Have you ever listened closely to what you say to others and to yourself? The words that you use may be more important than you think in achieving your goals or even just living a day-to-day life. If you’re one of those who want to have results but they seem to be slipping away from you, then pay attention. Here are the five words you must remove from your dictionary if you want to have results.
If you use the word “would” a lot in your language, then get this: stating it puts you in a state of hoping, wishing and dreaming about what you could possibly do or have. It’s a wished-for, hoped-for future, a pipe dream, nothing more and nothing less.
When you say, “I would like to have a black sports car and a new garage.” Notice the use of would causes a melancholic and dreamy feeling and state in you, but you take no responsibility for taking any action towards achieving what you want.
The word try is similar to would, but instead of making you melancholic, it makes you frustrated, irritated and sometimes even hopeless. When you say “try” that means you’re actually stuck and you’re not taking any action. It may seem to you that you do, but in reality you don’t.

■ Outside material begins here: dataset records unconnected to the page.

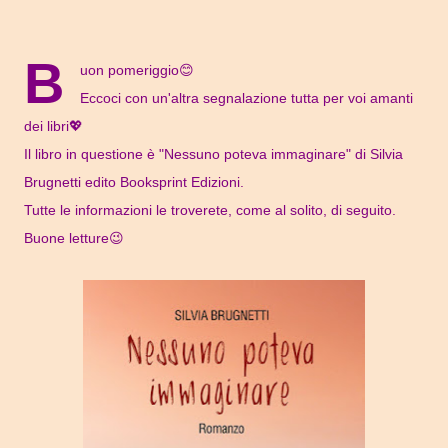
B
uon pomeriggio😊
Eccoci con un'altra segnalazione tutta per voi amanti
dei libri💖
Il libro in questione è "Nessuno poteva immaginare" di Silvia
Brugnetti edito Booksprint Edizioni.
Tutte le informazioni le troverete, come al solito, di seguito.
Buone letture😉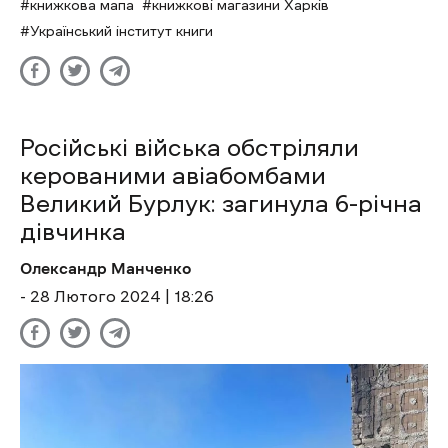
книжкова мапа
книжкові магазини Харків
Український інститут книги
Російські війська обстріляли
керованими авіабомбами
Великий Бурлук: загинула 6-річна
дівчинка
Олександр Манченко
- 28 Лютого 2024 | 18:26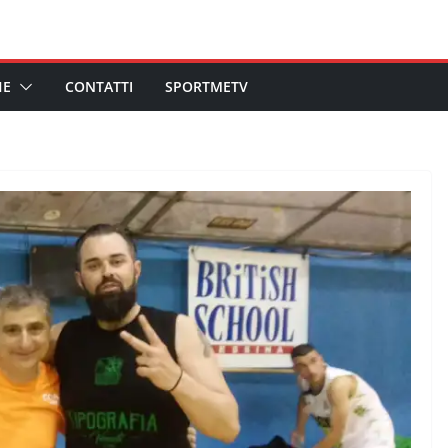
HE
CONTATTI
SPORTMETV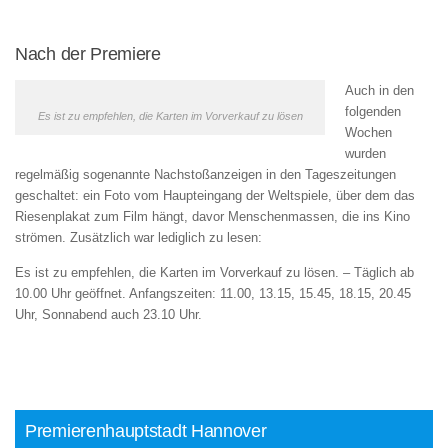
Nach der Premiere
Auch in den
folgenden
Es ist zu empfehlen, die Karten im Vorverkauf zu lösen
Wochen
wurden
regelmäßig sogenannte Nachstoßanzeigen in den Tageszeitungen
geschaltet: ein Foto vom Haupteingang der Weltspiele, über dem das
Riesenplakat zum Film hängt, davor Menschenmassen, die ins Kino
strömen. Zusätzlich war lediglich zu lesen:
Es ist zu empfehlen, die Karten im Vorverkauf zu lösen. – Täglich ab
10.00 Uhr geöffnet. Anfangszeiten: 11.00, 13.15, 15.45, 18.15, 20.45
Uhr, Sonnabend auch 23.10 Uhr.
Premierenhauptstadt Hannover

There is no such thing as “trying”.
Have you ever tried to walk? What does it look like trying to walk? Well… You either walk or you don’t, right? In reality, you can’t try walking. If you’re sitting in a chair, you either get up or you may fall off it if you get up to start talking, but there’s no such thing as trying to walk.
Should is probably one of my least favourite words in the dictionary, because it creates a state of pressure, which leaves you frustrated, stressed, irritated, and even resigned. Just imagine saying, “I should clean all the windows in our house.” You know you already hate doing it – it’s a waste of your time but you need the windows to be clean.

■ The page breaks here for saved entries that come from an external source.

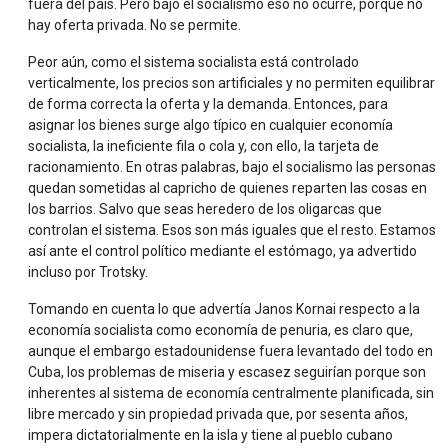
fuera del país. Pero bajo el socialismo eso no ocurre, porque no
hay oferta privada. No se permite.
Peor aún, como el sistema socialista está controlado
verticalmente, los precios son artificiales y no permiten equilibrar
de forma correcta la oferta y la demanda. Entonces, para
asignar los bienes surge algo típico en cualquier economía
socialista, la ineficiente fila o cola y, con ello, la tarjeta de
racionamiento. En otras palabras, bajo el socialismo las personas
quedan sometidas al capricho de quienes reparten las cosas en
los barrios. Salvo que seas heredero de los oligarcas que
controlan el sistema. Esos son más iguales que el resto. Estamos
así ante el control político mediante el estómago, ya advertido
incluso por Trotsky.
Tomando en cuenta lo que advertía Janos Kornai respecto a la
economía socialista como economía de penuria, es claro que,
aunque el embargo estadounidense fuera levantado del todo en
Cuba, los problemas de miseria y escasez seguirían porque son
inherentes al sistema de economía centralmente planificada, sin
libre mercado y sin propiedad privada que, por sesenta años,
impera dictatorialmente en la isla y tiene al pueblo cubano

You may also think what your neighbours are going to think of you if you don’t do it. See the pressure creeping in? When you get into this stage, the next step is usually avoidance, procrastination and resignation.
4. Must Or Have To
The word must is even more pressuring that should, because this thing you must do or must have cannot be avoided at any cost. Notice when I change the sentence I used in the previous example to, “I must clean all the windows in our house” – you know there’s no escape in realising this task. Sometimes with big goals the pressure may seem so enormous that the reality turns into “tough” or “hard”. The outcome is usually procrastination or complete resignation.
5. Want And Need
Want is my favourite of all of these words. In fact, I’ve recently noticed I’m using this word so much that it’s no wonder that I have no results in areas that I care about. Want causes a lot of frustration, because it cuts you off from the reality which you live and you dream about the reality that you want to live.
For example, when I say, “I really want that lipstick,” what I’m really saying is that I don’t have it. More than that, only having it will give me satisfaction, fulfilment and feeling like I belong. The problem with want is that I’m here and the goal is somewhere over there. It’s basically unachievable, it’s far away and my hands are too short to reach it.
So How Do I Get Results?
Notice The Impact
First notice when you use these words and how they impact you. You may notice not just repeating patterns in your thoughts and emotions, but most importantly in your behaviour. What do you do when you make these statements? Notice that they leave you disempowered and not in action.
Then when you identify these statements, have a look. Do you really want to achieve this and if yes, are you willing to do something for it? What does it cost you to achieve these results? If that’s still worthy to you, now it’s the time to rework your statement. Instead of using the words would, try, should, must/have to and want/need, create a new declaration.
Create New Declarations
Declarations give you power and they produce results. However, you must state them in present perfect tense and they must be time-bound. For example, one of my current declarations is, “I have published my children’s book on 25 April 2017.” Notice the declaration has a specific result (book is published) and it happens by when (date).
Now, of course things don’t just happen. You’re the one who makes them happen, which means you need to create a step-by-step plan where you break down one big result or achievement into small bits. For example, publishing a book includes steps like having the book written, edited, proofread, illustrated and a cover designed – each step again consisting of a few more steps.
Once you know the steps, put them in your calendar. Have a look if your time estimate is realistic. Count in 30% of each time estimate for each task as a buffer for any possible breakdowns. You not only may get sick, but trust me, you will get sick.
Are you using any of these five words? In what kind of statements?